End-to-end encryption ensures that strangers, businesses, and governments can’t drop into your chats or video calls. It’s essential for online privacy, so all websites should use it, right? Well, after initially claiming that only premium users deserve their privacy, Zoom announced that free users will also receive end-to-end encryption.
Zoom’s decision to put end-to-end encryption behind a paywall spread across the internet quicker than a wildfire. Not because everyone is obsessed with encryption, but because the CEO of Zoom told Bloomberg journalist Nico Grant that:
Free users for sure we don’t want to give that because we also want to work together with FBI, with local law enforcement in case some people use Zoom for a bad purpose.

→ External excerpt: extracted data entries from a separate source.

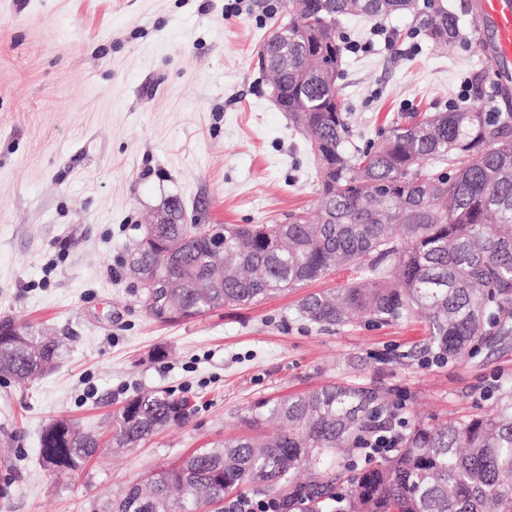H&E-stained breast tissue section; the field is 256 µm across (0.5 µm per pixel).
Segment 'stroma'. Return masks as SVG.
Returning a JSON list of instances; mask_svg holds the SVG:
<instances>
[{
	"label": "stroma",
	"instance_id": "1",
	"mask_svg": "<svg viewBox=\"0 0 512 512\" xmlns=\"http://www.w3.org/2000/svg\"><path fill=\"white\" fill-rule=\"evenodd\" d=\"M284 2L0 0V317L64 344L39 379L0 374V512H100L149 472L246 434L263 400L365 381L410 397L421 415L462 418L487 412L486 389L512 378V335L437 365L418 354L421 319L324 330L299 318L304 296L355 278L348 268L176 325L146 313L128 259L168 199L187 224H273L316 204L306 136L257 66ZM463 24V38L436 47L414 34L411 14L341 21L354 143L379 141L415 110L475 100L501 111L492 85H469L489 64L471 15ZM155 389L187 401L185 424L100 449L61 477L42 466L50 421L106 440L109 414Z\"/></svg>",
	"mask_w": 512,
	"mask_h": 512
}]
</instances>
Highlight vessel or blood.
<instances>
[{
  "label": "vessel or blood",
  "instance_id": "1",
  "mask_svg": "<svg viewBox=\"0 0 512 512\" xmlns=\"http://www.w3.org/2000/svg\"><path fill=\"white\" fill-rule=\"evenodd\" d=\"M473 19L481 34L479 52L489 59L500 85H512V10L505 0H477Z\"/></svg>",
  "mask_w": 512,
  "mask_h": 512
}]
</instances>
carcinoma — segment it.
Instances as JSON below:
<instances>
[{
	"instance_id": "obj_1",
	"label": "carcinoma",
	"mask_w": 512,
	"mask_h": 512,
	"mask_svg": "<svg viewBox=\"0 0 512 512\" xmlns=\"http://www.w3.org/2000/svg\"><path fill=\"white\" fill-rule=\"evenodd\" d=\"M420 27L441 46L462 19L426 0ZM288 21L259 50L288 47V69L270 74L277 104L307 135L319 162L315 217L279 224H181L173 205L131 263L169 273L173 308L143 294L148 314L175 324L246 305L352 266L359 279L311 293L302 318L320 326L382 324L423 314L420 350L438 364L475 356L487 336L512 335V93L506 112L476 103L411 112L377 144L349 145L339 94L343 53L336 24L419 10L418 0H286ZM61 344L37 325L0 319V373L19 382L60 362ZM489 415L428 422L408 398L367 382L325 385L259 403L245 420L254 438L197 448L129 485L103 512H217L251 489L278 512H512V380L493 386ZM187 402L168 390L140 393L112 415L116 448H134L184 421ZM101 448L65 418L48 423L39 455L47 469L75 470Z\"/></svg>"
}]
</instances>
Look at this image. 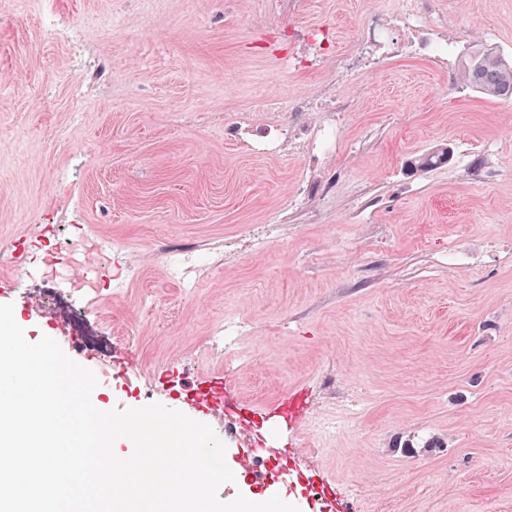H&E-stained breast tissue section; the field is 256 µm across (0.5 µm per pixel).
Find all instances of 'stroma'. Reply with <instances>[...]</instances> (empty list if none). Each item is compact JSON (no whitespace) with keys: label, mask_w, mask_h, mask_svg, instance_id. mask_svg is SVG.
Wrapping results in <instances>:
<instances>
[{"label":"stroma","mask_w":512,"mask_h":512,"mask_svg":"<svg viewBox=\"0 0 512 512\" xmlns=\"http://www.w3.org/2000/svg\"><path fill=\"white\" fill-rule=\"evenodd\" d=\"M388 0H0V271L29 341L50 332L111 390L211 426L228 465L264 430L241 417L306 390L265 492L299 512H512V100L460 80L480 46L512 58V0H437L415 52L337 78L289 68L288 29L329 27L352 53ZM71 29L60 41L47 23ZM342 84L346 112H291ZM335 138L321 150V130ZM449 147L447 164L409 163ZM99 260L97 310L48 290L42 228ZM205 255L192 290L175 254ZM137 280L111 293L129 266ZM242 327L208 358L216 322ZM223 377L236 407L186 395ZM329 487L308 499L307 483Z\"/></svg>","instance_id":"obj_1"}]
</instances>
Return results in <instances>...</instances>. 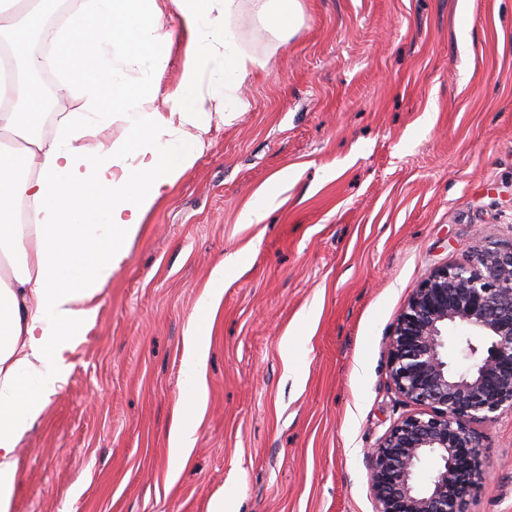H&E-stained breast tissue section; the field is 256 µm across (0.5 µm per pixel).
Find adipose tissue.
Listing matches in <instances>:
<instances>
[{
    "label": "adipose tissue",
    "mask_w": 512,
    "mask_h": 512,
    "mask_svg": "<svg viewBox=\"0 0 512 512\" xmlns=\"http://www.w3.org/2000/svg\"><path fill=\"white\" fill-rule=\"evenodd\" d=\"M185 40L175 88L158 97L174 33L159 0H85L55 34L56 92L79 91L84 109L38 134L40 86L14 75L45 63L28 49L43 10L14 0L0 13V512L22 491L18 448L65 380L66 355L93 324L98 294L126 261L148 215L207 145L213 119L245 111L239 91L259 68L231 26L239 0H170ZM120 125L116 141L104 131ZM224 278L195 314L175 411L172 458L185 465L202 420L201 355Z\"/></svg>",
    "instance_id": "ef3b65f1"
}]
</instances>
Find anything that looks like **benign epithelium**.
I'll return each instance as SVG.
<instances>
[{"label": "benign epithelium", "instance_id": "1", "mask_svg": "<svg viewBox=\"0 0 512 512\" xmlns=\"http://www.w3.org/2000/svg\"><path fill=\"white\" fill-rule=\"evenodd\" d=\"M452 336L464 371L451 362ZM389 350L395 394L416 411L369 452L376 512H470L489 476L475 424L512 411V244L434 271L410 295ZM426 460L433 468L419 482Z\"/></svg>", "mask_w": 512, "mask_h": 512}]
</instances>
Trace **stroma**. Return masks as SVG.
Masks as SVG:
<instances>
[{
    "instance_id": "obj_1",
    "label": "stroma",
    "mask_w": 512,
    "mask_h": 512,
    "mask_svg": "<svg viewBox=\"0 0 512 512\" xmlns=\"http://www.w3.org/2000/svg\"><path fill=\"white\" fill-rule=\"evenodd\" d=\"M298 3L286 39L241 0L232 25L266 67L100 293L19 446L12 512H375L367 451L411 411L389 375L399 315L436 269L512 242V0ZM219 269L178 468L187 338ZM479 430L490 478L470 512H512V413ZM288 178V171L275 176V178L258 191L248 203L242 215L245 224L258 223L263 219V213L267 200L273 195L283 179Z\"/></svg>"
}]
</instances>
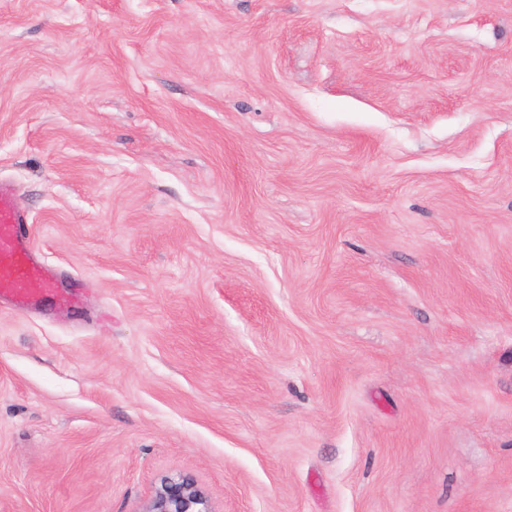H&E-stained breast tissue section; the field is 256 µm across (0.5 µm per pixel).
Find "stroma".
Here are the masks:
<instances>
[{
    "mask_svg": "<svg viewBox=\"0 0 512 512\" xmlns=\"http://www.w3.org/2000/svg\"><path fill=\"white\" fill-rule=\"evenodd\" d=\"M0 512H512V0H0ZM27 224L12 191L0 185V296L30 307L47 297L70 306L75 296L61 292L49 271L36 259ZM144 512H213L205 492L189 477L164 479Z\"/></svg>",
    "mask_w": 512,
    "mask_h": 512,
    "instance_id": "obj_1",
    "label": "stroma"
}]
</instances>
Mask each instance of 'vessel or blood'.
Instances as JSON below:
<instances>
[{
	"mask_svg": "<svg viewBox=\"0 0 512 512\" xmlns=\"http://www.w3.org/2000/svg\"><path fill=\"white\" fill-rule=\"evenodd\" d=\"M25 218L13 193L0 186V296L30 307L47 297L60 305L74 303L72 294L61 292L49 271L36 259L32 242L24 228Z\"/></svg>",
	"mask_w": 512,
	"mask_h": 512,
	"instance_id": "vessel-or-blood-1",
	"label": "vessel or blood"
}]
</instances>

The quote is word-salad, but you get the point. Zoom chose to make encryption a premium feature because they want to hand free users’ information to law enforcement. Now that Zoom is backtracking, the service’s free users will have the privacy that they deserve, and actual criminals won’t have access to private conversations.
Of course, Zoom doesn’t have the best track-record for privacy. The video chatting tool is banned by some schools, businesses, and even the U.S. senate because it leaves people vulnerable to snoops and hackers. Maybe that’ll change in July, when Zoom tests its end-to-end encryption tool, along with some other security improvements.